Eines der wenigen Dingen, die ich an meiner Ex-Frau Abby geschätzt habe, war, dass sie sich nie für irgendwas entschuldigt hat. Sie lag oft falsch, hatte aber selten an sich gezweifelt. Die meisten Frauen scheinen es irgendwie hinzukriegen, dass man sagt, etwas ist in Ordnung, was ganz offensichtlich in Ordnung ist.

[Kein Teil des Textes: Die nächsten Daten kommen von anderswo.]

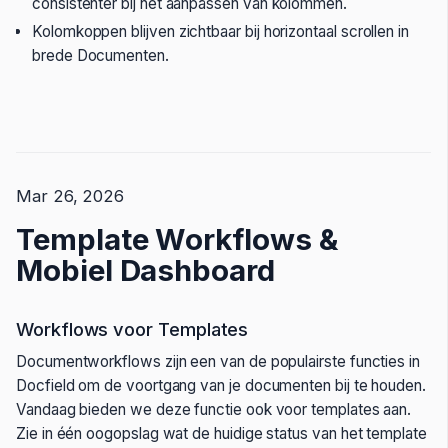
consistenter bij het aanpassen van kolommen.
Kolomkoppen blijven zichtbaar bij horizontaal scrollen in
brede Documenten.
Mar 26, 2026
Template Workflows &
Mobiel Dashboard
Workflows voor Templates
Documentworkflows zijn een van de populairste functies in
Docfield om de voortgang van je documenten bij te houden.
Vandaag bieden we deze functie ook voor templates aan.
Zie in één oogopslag wat de huidige status van het template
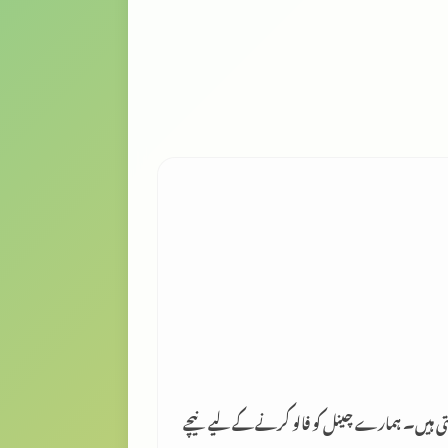
لتی ہیں۔ ہمارے چینل کو فالو کرنے کے لیے نیچے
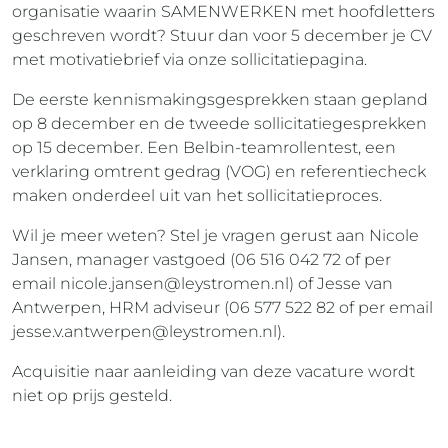
organisatie waarin SAMENWERKEN met hoofdletters
geschreven wordt? Stuur dan voor 5 december je CV
met motivatiebrief via onze sollicitatiepagina.
De eerste kennismakingsgesprekken staan gepland
op 8 december en de tweede sollicitatiegesprekken
op 15 december. Een Belbin-teamrollentest, een
verklaring omtrent gedrag (VOG) en referentiecheck
maken onderdeel uit van het sollicitatieproces.
Wil je meer weten? Stel je vragen gerust aan Nicole
Jansen, manager vastgoed (06 516 042 72 of per
email
nicole.jansen@leystromen.nl
) of Jesse van
Antwerpen, HRM adviseur (06 577 522 82 of per email
jesse.v.antwerpen@leystromen.nl
).
Acquisitie naar aanleiding van deze vacature wordt
niet op prijs gesteld.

»Überlegen Sie sich, wann Sie Zeit für den Kaffee haben, dann können Sie’s wieder gut machen.«

»Das ist nur fair, denke ich.«

»Okay«, sagte ich, »rufen Sie mich an, wenn’s passt.«

»Okay.«

Eddie bellte hinter der Seitentür und wollte rein. Ich kraulte ihm die Ohren und reichte ihm einen großen Hundekuchen, die äußerste Freude seines Hundelebens. Er wartete, während ich den Kühler mit den Eiswürfeln, ein Glas, eine Flasche Wodka und eine Packung Zigaretten einsammelte, damit wir beide anschließend auf der Veranda unserer jeweiligen Lieblingsbeschäftigung nachgehen konnten. Die Little Peconic Bay war ruhig, eine graue mineralische Masse mit Glitzerpunkten darauf. Die Küste gegenüber, ein graugrüner Hügel umgeben von riesigen, sandigen Klippen, zum Teil verborgen im aufsteigenden Dunst. Die Hortensien am Rand der Wiese hatten sich dem Braun ergeben und würden so bleiben, bis die Frühlingsknospen sie abschüttelten wie organischen Abfall. Ich mischte meinen ersten Drink des Tages und lauschte dem lautstarken Klagen der Seevögel, die gegen den nahenden Winter anbrüllten und noch nicht aufgeben wollten. Nicht nur die Jahreszeit schien sich auf die anstehende Veränderung vorzubereiten. Aber im Gegensatz zum Leben um mich herum wartete ich schweigend und ohne Erwartungen, wollte das Unvermeidliche nur nicht bedrängen.